O lance é o seguinte: mesmo que eu não esteja dizendo nada de novo ou profundo, o que tem acontecido nos últimos tempos - principalmente graças às redes sociais - é um acirramento do ódio contra tudo aquilo de que se discorda. Os bolsonaristas alternam o endeusamento mais primitivo de seu messias com comportamentos e comentários moralistas ou constrangedores contra a Esquerda e seu deus de nove dedos. Da mesma forma, os esquerdistas mais viscerais ou despejam seu rancor contra qualquer espirro que der o Mito ou continuam a entoar seu mantra "Lula livre" em quase todas as ocasiões.
Não há serenidade, não há equilíbrio, moderação ou civilidade.
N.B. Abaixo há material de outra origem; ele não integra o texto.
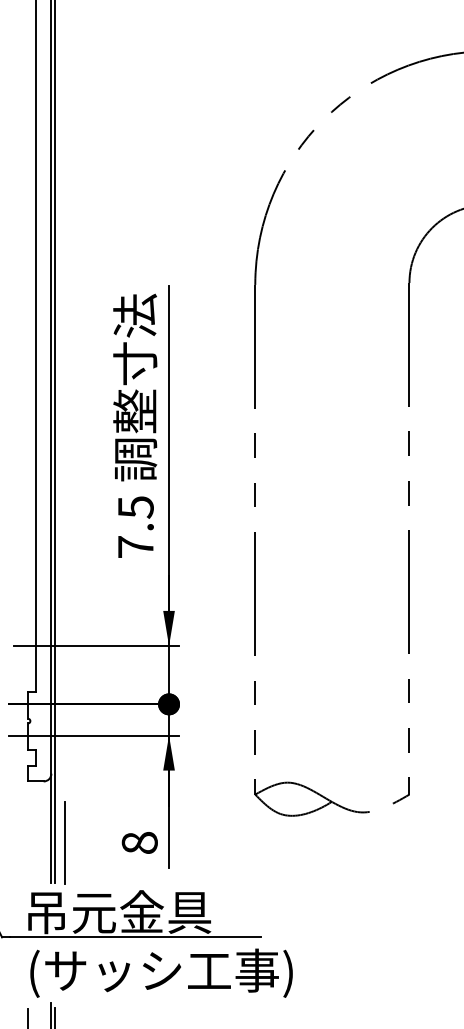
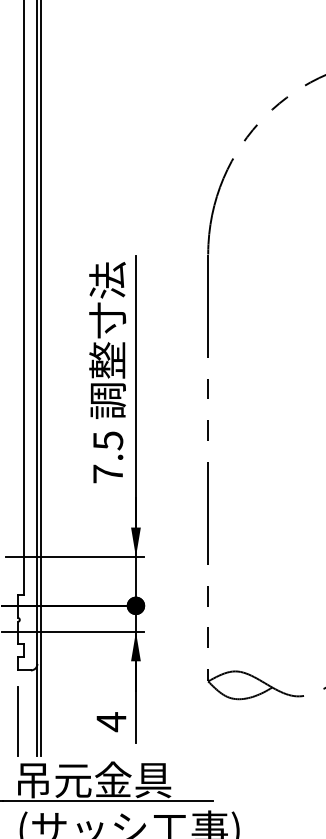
line: (64, 842) -> (17, 721), moved
text: (139, 843) -> (111, 722), 8 -> 4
Ao manifestar nas redes suas preferências, seus preconceitos e ódio irracional, normalmente cometem falta, "chutam acima do pescoço". Aliás, no quesito irracionalidade os apoiadores do atual presidente têm ganhado de goleada, pois aparentam ter necessidade de provar a todos e a si mesmos que elegeram a pessoa certa, o salvador. E isso fica ainda mais visível (e risível) se forem evangélicos. O país parece ter-se transformado em um imenso campo de futebol, com "partidas" acontecendo todos os dias, com torcidas trocando insultos e xingando a mãe dos juízes. E existem até aqueles que querem furar a bola e encerrar o jogo.
Há paixão demais e pouca racionalidade, pouco bom senso. Esse tipo de comportamento exacerbado, grotesco, descontrolado e passional exibido pelos dois lados tem-me feito pensar em confronto de torcidas, em jogo de final de campeonato, em decisão de Brasil e Argentina. E eu, torcedor moderadíssimo do glorioso América mineiro, tenho ficado mais incomodado com esses embates políticos que o cachorro daqui de casa com os foguetes soltos em dia de jogo Atlético e Cruzeiro. E o pior é que todos os dias são dias de "jogos", não há descanso para pessoas como eu, que detestam discutir futebol!